December 5, 2015 by What Is A Name After All?
Do you remember when you were at school and some kid scribbled your paper to annoy you and then you would scribble his paper as a revenge? Well, the second scribble was always bigger than the first scribble and the third bigger than the second and so on. This is because the act of revenge has to have a greater impact than the act that caused the revenge, otherwise it doesn’t cause the “satisfaction” the revenger is seeking. What would be the point of doing the exact same scribble every time you wanted to repay them for what they did?
My point is, abandoning now the kids’ analogy, violence escalates. People may feel like they’re doing the same thing it was done to them but in reality it gets worse every time.
That’s why it is not possible to fight against terrorism. It is a manifestation of anger and inhumanity therefore war itself is terrorism and making war to fight terrorism is making terrorism to fight terrorism. There is no such thing as fighting for peace. That’s an oxymoron that has no possible realization. Peace is the negation of violence and only peace can bring peace. An act of violence will probably be followed by an act of even more violence. That’s human nature I think, or at least human impulses.
Our response to terrorism is to dehumanize those people, say these people are monsters and all deserve to die. This perspective is easy: we separate ourselves from them and reject that we have something in common. That justifies killing them, because they are not really human, they don’t have lives or feelings.
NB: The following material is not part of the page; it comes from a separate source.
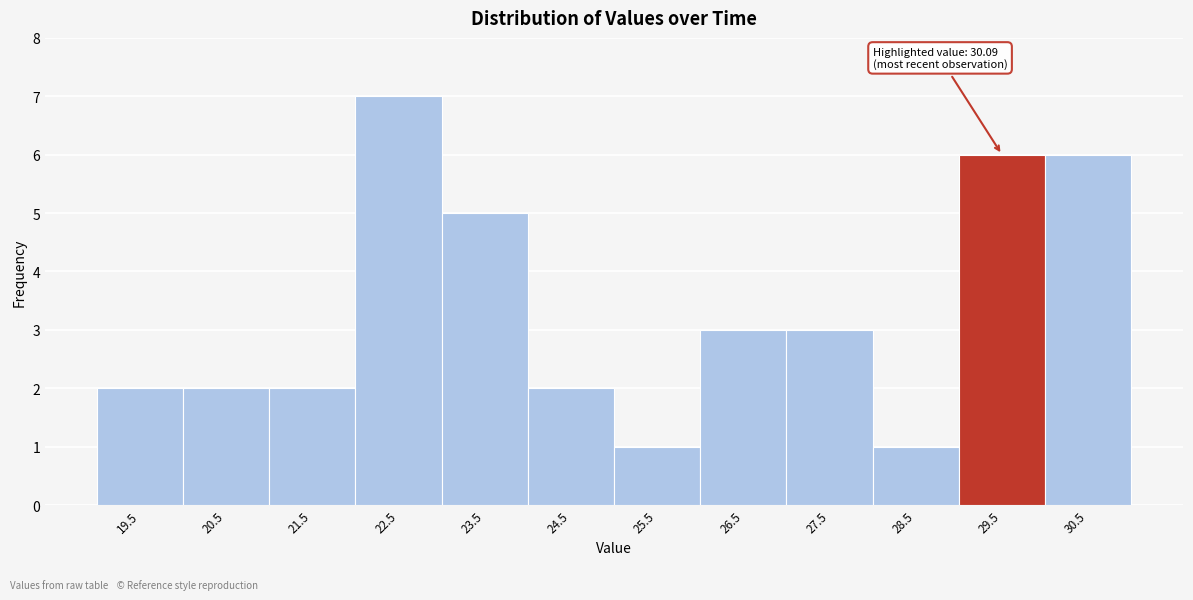

Reading left to right, list all the values displayed in this chart.

2	2	2	7	5	2	1	3	3	1	6	6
Although easy, this perspective is wrong. They have motives. These most probably are transcendental and incomprehensible to us but they exist nevertheless. It is easy to dehumanize a anonymous group of faceless people somewhere far away. But maybe this can humanize them a little bit: there are a lot of Western people converting to the their religion and moving to the Islamic State. There was a Portuguese boy whose face came up on all the newspapers. He had a family and a life and maybe I saw him one day on the streets, he lived among us. He’s not a distant or abstract concept anymore. He made himself explode and killed a number of other people.
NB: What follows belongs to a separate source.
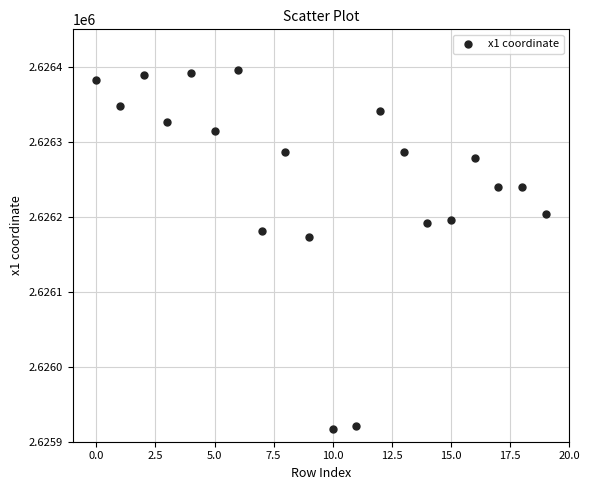

What Y value in the scatter plot is closest to 2626156?

2626172.9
What takes me hours of sleep is wondering what is going through their minds. For them this is the right thing, how can that be? They are human and therefore they have beliefs. How can this be the right thing? I think the most important thing is to have critical thinking and not be machines. I think the key to solve this problem would be to understand what is going through their minds, and how to solve that anger and violence.
The Western perspective, to eliminate the problem by exterminating them all, is also radical. Demonizing them is exactly their attitude towards us, which is that we are monsters, enemies and need to be all eliminated so that the world can be the place they want it to be. Our politics discourse has been manipulating, they justify bombing somewhere far-off under the pretext of keeping the country safe and by not showing the consequences of this.
In what way does attacking them help? They are not afraid to die, they constantly kill themselves for their cause. To attack them only exacerbates the hate they feel towards the Western, and make them more determined. To bomb and kill them is to become the monsters they think we are and to prove them that we need to be exterminated.
You can’t make war on terrorism because war is terror itself.
Peace is the only answer to war. If one has violence, only peace can cool it down. If one has anger and hate, only love can change that. The only way to stop terrorism is to emanate peace, and peace will get there. So many lives have been lost already, on both sides. I think it is time to be the developed countries we say we are and resist our primary urge to revenge. I say it is time to be better humans, and fight fire with water. Only water can put out the fire.